**ABOUT THIS EXERCISE:**
Where a line below carries the word "Atlético", include it in the count, then give the count alone.

═══ RECORDS FOR THIS TASK

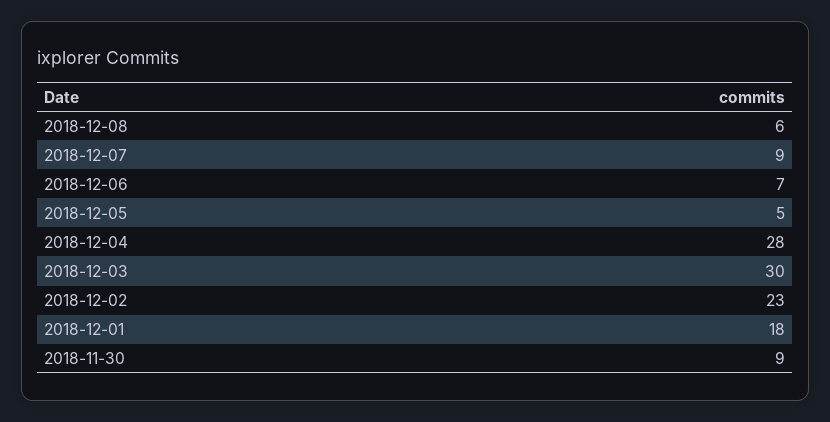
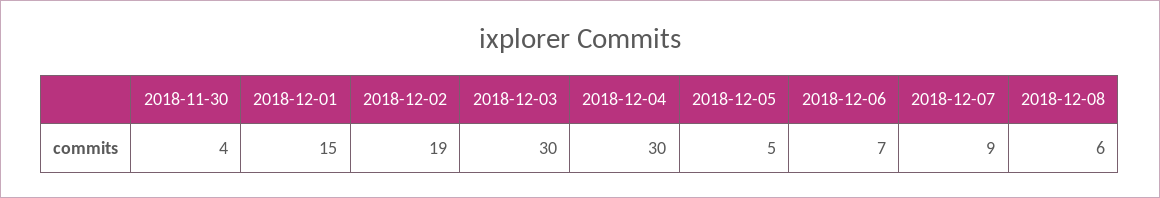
  {
    "2018-12-08": 6,
    "2018-12-07": 9,
    "2018-12-06": 7,
    "2018-12-05": 5,
-   "2018-12-04": 28,
+   "2018-12-04": 30,
    "2018-12-03": 30,
-   "2018-12-02": 23,
+   "2018-12-02": 19,
-   "2018-12-01": 18,
+   "2018-12-01": 15,
-   "2018-11-30": 9
+   "2018-11-30": 4
  }

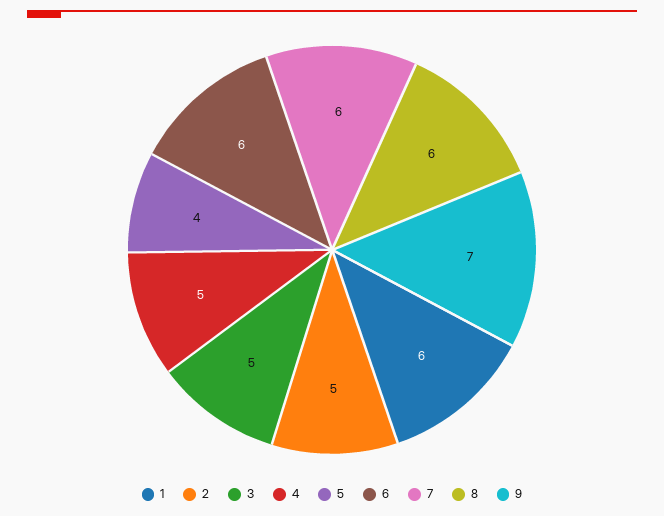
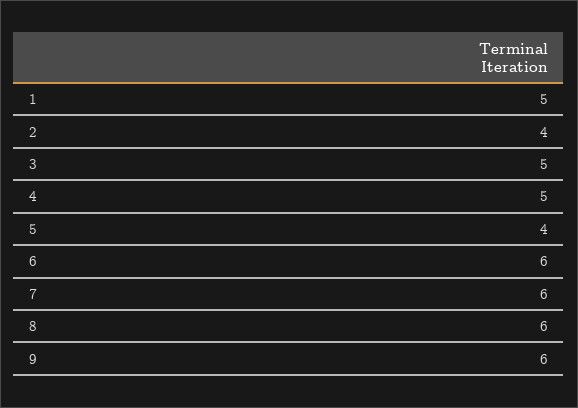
  {
-   "1": 6,
+   "1": 5,
-   "2": 5,
+   "2": 4,
    "3": 5,
    "4": 5,
    "5": 4,
    "6": 6,
    "7": 6,
    "8": 6,
-   "9": 7
+   "9": 6
  }

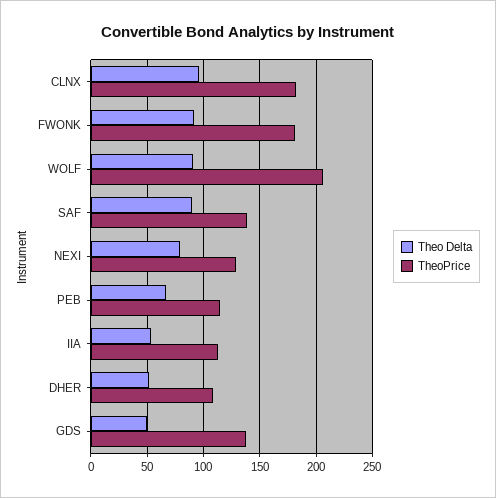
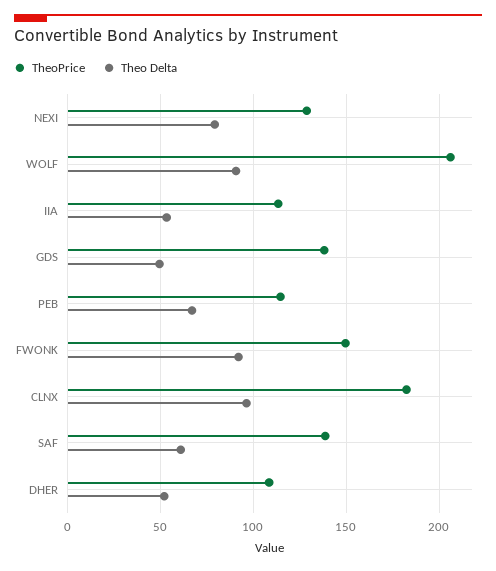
  {
    "Theo Delta": {
      "CLNX": 95,
      "FWONK": 90,
      "WOLF": 90,
-     "SAF": 90,
+     "SAF": 60,
      "NEXI": 80,
      "PEB": 65,
      "IIA": 55,
      "DHER": 50,
      "GDS": 50
    },
    "TheoPrice": {
      "CLNX": 180,
-     "FWONK": 180,
+     "FWONK": 150,
      "WOLF": 205,
      "SAF": 140,
      "NEXI": 130,
      "PEB": 115,
      "IIA": 115,
      "DHER": 110,
      "GDS": 140
    }
  }

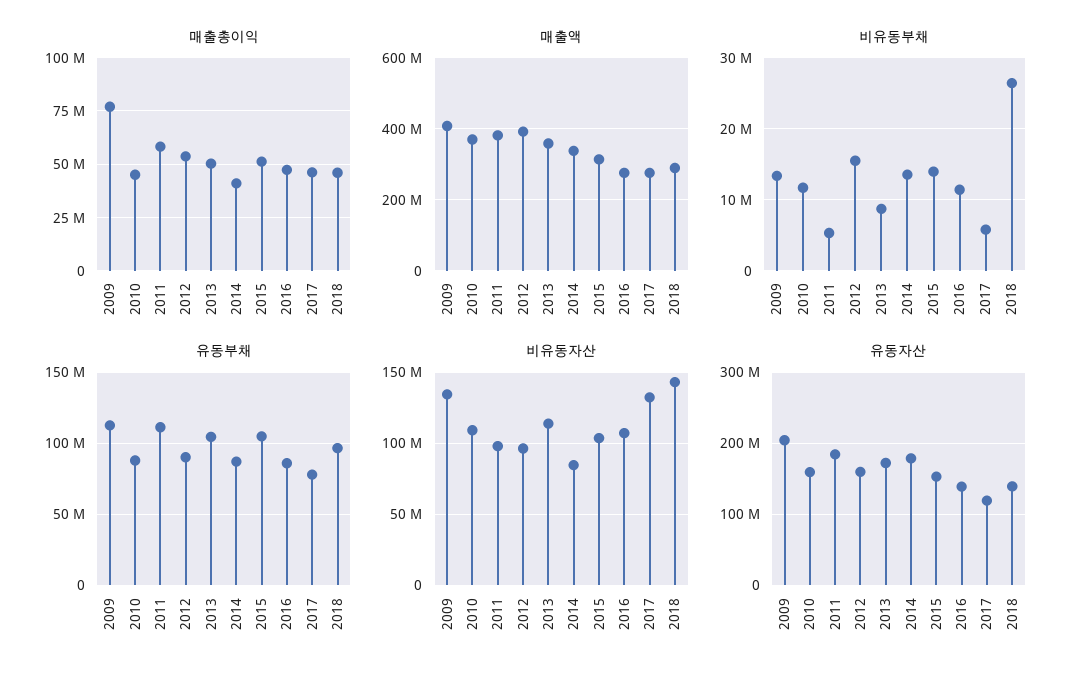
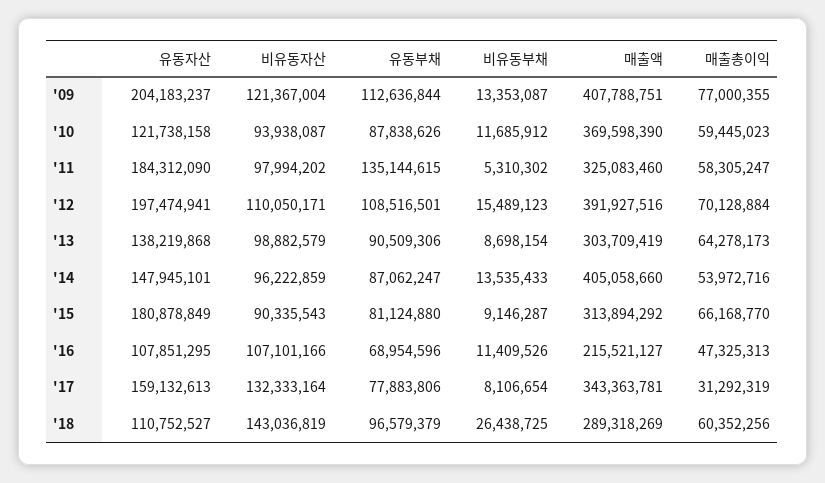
  {
    "매출총이익": {
      "2009": 77000355,
-     "2010": 45000000,
+     "2010": 59445023,
      "2011": 58305247,
-     "2012": 55000000,
+     "2012": 70128884,
-     "2013": 50000000,
+     "2013": 64278173,
-     "2014": 40000000,
+     "2014": 53972716,
-     "2015": 50000000,
+     "2015": 66168770,
      "2016": 47325313,
-     "2017": 45000000,
+     "2017": 31292319,
-     "2018": 45000000
+     "2018": 60352256
    },
    "매출액": {
      "2009": 407788751,
      "2010": 369598390,
-     "2011": 380000000,
+     "2011": 325083460,
      "2012": 391927516,
-     "2013": 360000000,
+     "2013": 303709419,
-     "2014": 340000000,
+     "2014": 405058660,
      "2015": 313894292,
-     "2016": 280000000,
+     "2016": 215521127,
-     "2017": 280000000,
+     "2017": 343363781,
      "2018": 289318269
    },
    "비유동부채": {
      "2009": 13353087,
      "2010": 11685912,
      "2011": 5310302,
      "2012": 15489123,
      "2013": 8698154,
      "2014": 13535433,
-     "2015": 14000000,
+     "2015": 9146287,
      "2016": 11409526,
-     "2017": 6000000,
+     "2017": 8106654,
      "2018": 26438725
    },
    "유동부채": {
      "2009": 112636844,
      "2010": 87838626,
-     "2011": 110000000,
+     "2011": 135144615,
-     "2012": 90000000,
+     "2012": 108516501,
-     "2013": 105000000,
+     "2013": 90509306,
      "2014": 87062247,
-     "2015": 105000000,
+     "2015": 81124880,
-     "2016": 85000000,
+     "2016": 68954596,
      "2017": 77883806,
      "2018": 96579379
    },
    "비유동자산": {
-     "2009": 135000000,
+     "2009": 121367004,
-     "2010": 110000000,
+     "2010": 93938087,
      "2011": 97994202,
-     "2012": 95000000,
+     "2012": 110050171,
-     "2013": 115000000,
+     "2013": 98882579,
-     "2014": 85000000,
+     "2014": 96222859,
-     "2015": 105000000,
+     "2015": 90335543,
      "2016": 107101166,
      "2017": 132333164,
      "2018": 143036819
    },
    "유동자산": {
      "2009": 204183237,
-     "2010": 160000000,
+     "2010": 121738158,
      "2011": 184312090,
-     "2012": 160000000,
+     "2012": 197474941,
-     "2013": 170000000,
+     "2013": 138219868,
-     "2014": 180000000,
+     "2014": 147945101,
-     "2015": 150000000,
+     "2015": 180878849,
-     "2016": 140000000,
+     "2016": 107851295,
-     "2017": 120000000,
+     "2017": 159132613,
-     "2018": 140000000
+     "2018": 110752527
    }
  }

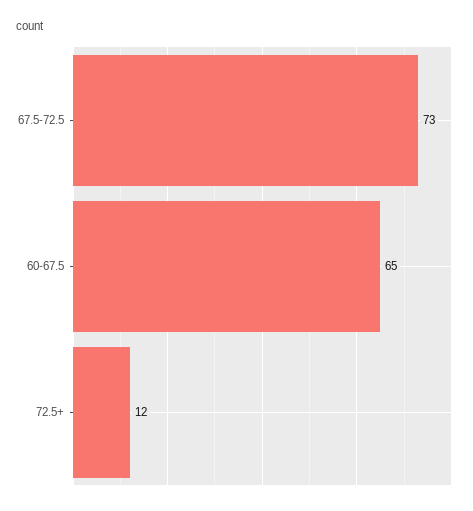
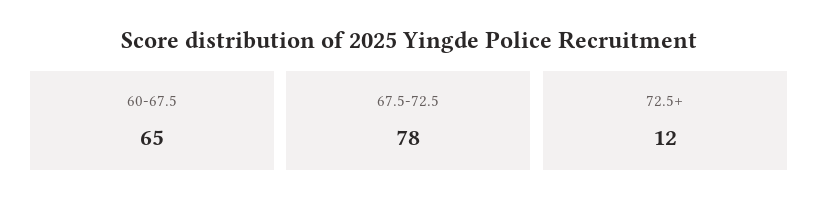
  {
-   "67.5-72.5": 73,
+   "67.5-72.5": 78,
    "60-67.5": 65,
    "72.5+": 12
  }

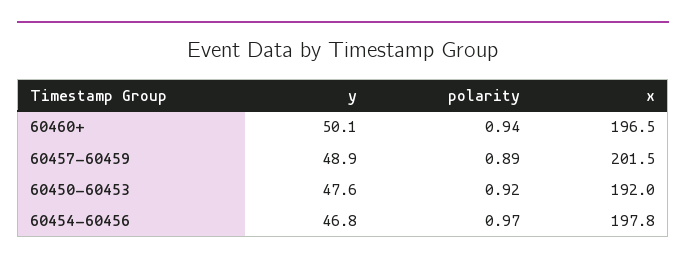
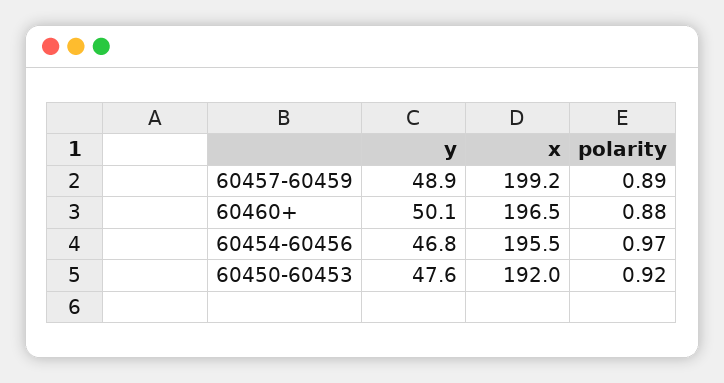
  {
    "y": {
      "60460+": 50.1,
      "60457-60459": 48.9,
      "60450-60453": 47.6,
      "60454-60456": 46.8
    },
    "polarity": {
-     "60460+": 0.94,
+     "60460+": 0.88,
      "60457-60459": 0.89,
      "60450-60453": 0.92,
      "60454-60456": 0.97
    },
    "x": {
      "60460+": 196.5,
-     "60457-60459": 201.5,
+     "60457-60459": 199.2,
      "60450-60453": 192,
-     "60454-60456": 197.8
+     "60454-60456": 195.5
    }
  }

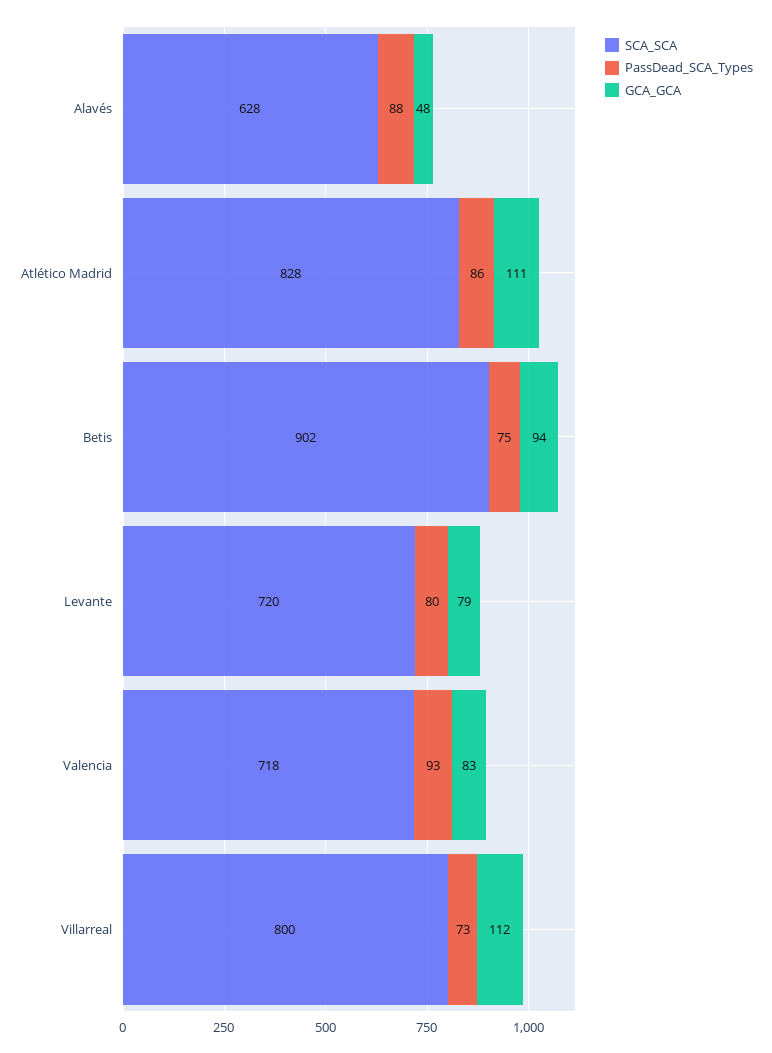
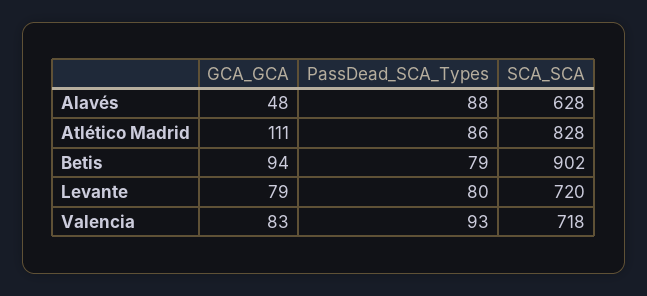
  {
    "SCA_SCA": {
      "Alavés": 628,
      "Atlético Madrid": 828,
      "Betis": 902,
      "Levante": 720,
-     "Valencia": 718,
+     "Valencia": 718
-     "Villarreal": 800
    },
    "PassDead_SCA_Types": {
      "Alavés": 88,
      "Atlético Madrid": 86,
-     "Betis": 75,
+     "Betis": 79,
      "Levante": 80,
-     "Valencia": 93,
+     "Valencia": 93
-     "Villarreal": 73
    },
    "GCA_GCA": {
      "Alavés": 48,
      "Atlético Madrid": 111,
      "Betis": 94,
      "Levante": 79,
-     "Valencia": 83,
+     "Valencia": 83
-     "Villarreal": 112
    }
  }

══════

**REPLY:**
3